About this task: From the top of the entries, reproduce each line exactly, stopping after the line that contains "potted succulent: none". Omit pictures.

──────

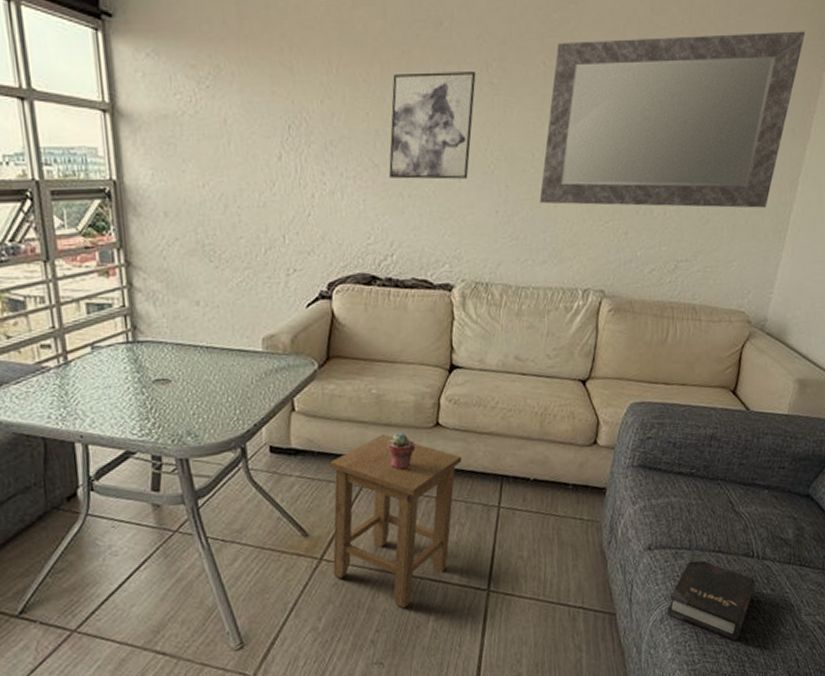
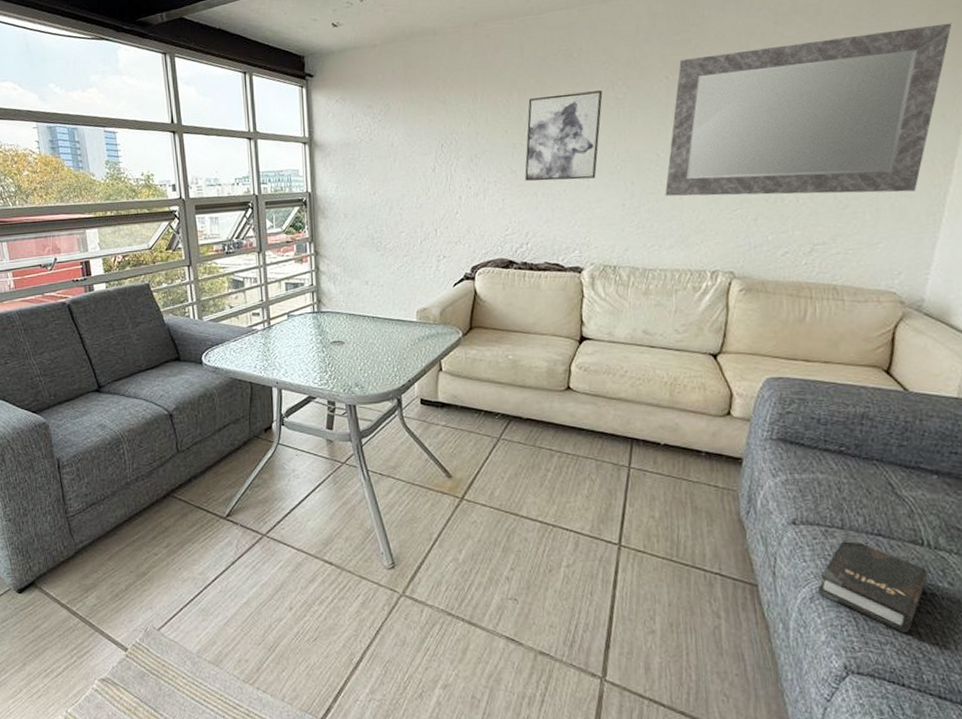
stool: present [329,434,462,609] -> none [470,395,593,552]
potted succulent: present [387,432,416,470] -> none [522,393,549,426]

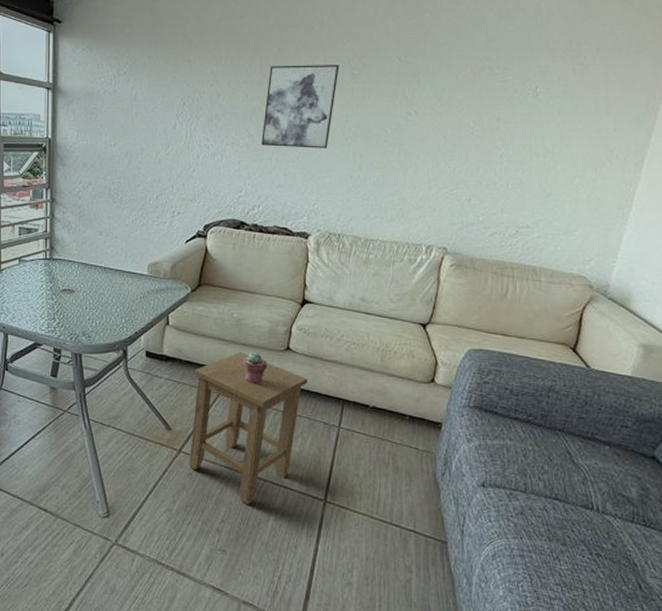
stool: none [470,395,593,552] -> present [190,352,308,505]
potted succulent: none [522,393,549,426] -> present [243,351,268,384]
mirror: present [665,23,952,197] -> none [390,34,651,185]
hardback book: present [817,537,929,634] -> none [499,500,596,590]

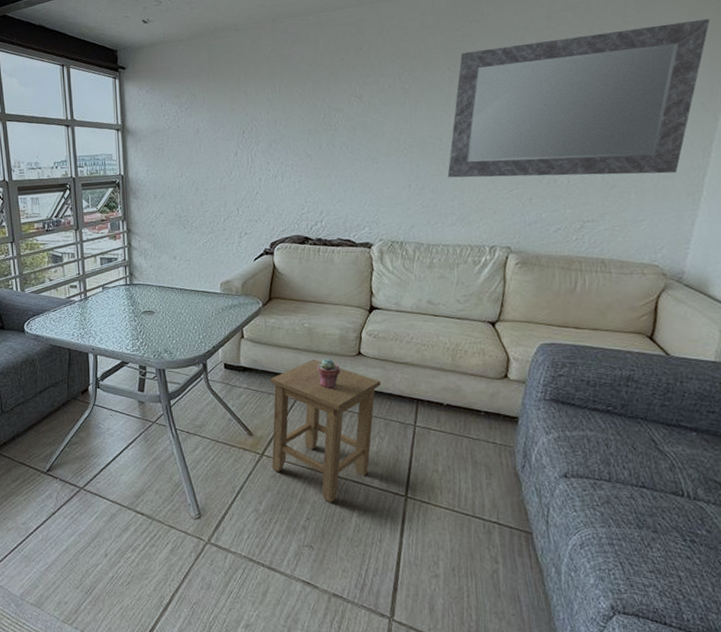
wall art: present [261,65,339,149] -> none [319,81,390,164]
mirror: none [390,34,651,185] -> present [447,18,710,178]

──────

Exercise result:
stool: present [329,434,462,609] -> none [470,395,593,552]
potted succulent: present [387,432,416,470] -> none [522,393,549,426]

stool: none [470,395,593,552] -> present [190,352,308,505]
potted succulent: none [522,393,549,426] -> present [243,351,268,384]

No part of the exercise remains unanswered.